The MOT, which deems whether a vehicle is safe and roadworthy, has been in force since 1960, but the Government has suggested it is time for a change.
This week, a consultation to extend a car’s first MOT from three to four years ended, with the industry and drivers voicing their opposition to the revision.
But should the test even be based on a vehicle’s age at all? A new study says not, voting in favour for a switch to a mileage-based MOT.
MOT test changes opposed: The majority of driver are against plans to extend the first MOT test from the third year to the fourth year, according to two new studies
Would a mileage-based MOT be better?
Research by Allianz found that 51 per cent of people thought it was a bad idea to lengthen the time period of a car’s first MOT test from three to four years due to the implications for road safety.

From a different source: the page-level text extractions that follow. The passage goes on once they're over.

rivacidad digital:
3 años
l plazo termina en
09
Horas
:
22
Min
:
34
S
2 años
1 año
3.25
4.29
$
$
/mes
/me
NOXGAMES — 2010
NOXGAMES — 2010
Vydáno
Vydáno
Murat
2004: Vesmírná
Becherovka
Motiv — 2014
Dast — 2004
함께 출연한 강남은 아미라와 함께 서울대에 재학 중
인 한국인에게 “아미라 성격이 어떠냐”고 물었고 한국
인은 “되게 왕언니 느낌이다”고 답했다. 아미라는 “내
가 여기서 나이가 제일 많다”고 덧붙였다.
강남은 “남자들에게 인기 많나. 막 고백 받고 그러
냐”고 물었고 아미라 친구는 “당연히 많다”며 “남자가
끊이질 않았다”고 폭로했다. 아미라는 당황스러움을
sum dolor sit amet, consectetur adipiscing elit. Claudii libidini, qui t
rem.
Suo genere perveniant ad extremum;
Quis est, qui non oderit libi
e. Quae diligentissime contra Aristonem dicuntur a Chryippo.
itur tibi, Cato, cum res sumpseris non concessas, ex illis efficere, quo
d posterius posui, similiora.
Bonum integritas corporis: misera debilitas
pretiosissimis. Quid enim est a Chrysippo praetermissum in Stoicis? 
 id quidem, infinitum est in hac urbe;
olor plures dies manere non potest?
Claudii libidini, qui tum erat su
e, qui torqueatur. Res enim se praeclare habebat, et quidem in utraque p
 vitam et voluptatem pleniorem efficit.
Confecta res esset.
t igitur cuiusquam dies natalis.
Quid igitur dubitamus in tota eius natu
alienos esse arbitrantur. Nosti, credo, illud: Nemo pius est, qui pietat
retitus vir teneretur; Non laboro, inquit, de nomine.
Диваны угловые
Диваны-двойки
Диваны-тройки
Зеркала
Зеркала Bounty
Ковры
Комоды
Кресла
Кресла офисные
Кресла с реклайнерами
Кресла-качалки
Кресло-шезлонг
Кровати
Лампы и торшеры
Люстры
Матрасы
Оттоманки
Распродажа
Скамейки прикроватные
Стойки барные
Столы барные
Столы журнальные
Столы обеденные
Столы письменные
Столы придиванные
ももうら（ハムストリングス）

Instead, a huge 82 per cent of the 1,000 drivers polled backed suggestions for the MOT test to be mileage based – similar to how service intervals are calculated for vehicles by carmakers.
Jonathan Dye, head of motor insurance at Allianz UK, said: ‘We believe the MOT helps reduce accidents because it focuses on making sure a vehicle is roadworthy and safe to be driven.
‘High mileage cars and commercial vehicles will be particularly at risk.
‘Servicing could mitigate some of the issues but it isn’t as robust as a legal requirement to maintain the vehicle in a roadworthy condition.’
While a mileage-only based MOT schedule could have its advantages, it would ultimately make policing the assessment very difficult for the DVSA.
It would also mean that vehicles not driven regularly could end up with dangerous consumable parts that have perished over time, such as the rubber compounds in tyres.
Allianz warned there could be dangerous ramifications for long-distance driving owners of newer vehicles
Why was the move from three to four years branded ‘dangerous’?
The Retail Motor Industry Federation suggested that there will be an additional 400,000 unroadworthy vehicles in use in the country if the Government gives the four-year proposal the green light, a move it says will save the nation’s drivers £100 million annually in test fees.
The Society of Motor Manufacturers and Traders branded the proposed 12-month delay as ‘dangerous’ – though it’s certainly an improvement on the 10-year time frame given before a car had to be tested for the first time when the MOT was introduced.
The automotive industry representative conducted a joint survey with YouGov to measure motorists opinion on the consultation, which could see a new car’s first MOT test come after 48 months from next year if upheld by the Driving and Vehicle Standards Agency.
More than three quarters of those polled on the proposals (76 per cent) wanted to keep the current initial test schedule at 36 months.
Of the 2.036 car owners quizzed, 83 per cent resisted the revision, saying the safety of their cars outweighed the £45 saving they could make.
More than two thirds (68 per cent) believed a 12-month delay to a car’s first MOT could could put themselves and other road users in danger – a concern the motor industry shares, the SMMT said.
It said new technology in cars – such as tyre pressure monitoring systems, lane departure warning and wet weather tyre performance – is making cars safer.
However, while these systems may help prevent or mitigate accidents, they ‘do not change the fundamental underlying operation of wear and tear products such as tyres and brakes, which continue to require regular checks and maintenance’.
Should the MOT be tougher?
The industry representative also cited DVSA research showing that 17 per cent of all cars taking their first MOT at three years fail to meet the minimum requirements.
With this in mind, the SMMT said it wanted to see the test become more stringent instead of more relaxed, backing additional scrutiny of diesel particulate filters to improve emissions performance and vehicle mileage in the fight against illegal clocking.
Mike Hawes, SMMT Chief Executive, said, ‘Extending the first test for cars from three to four years is not what consumers or industry want given the serious risk posed to road safety and vehicles’ environmental performance.
‘The latest vehicles are equipped with advanced safety systems but it is still critical that wear and tear items such as tyres and brakes are checked regularly and replaced.
‘We urge government to scrap its plans to change a test system that has played a vital role in making the UK’s roads among the safest in the world.’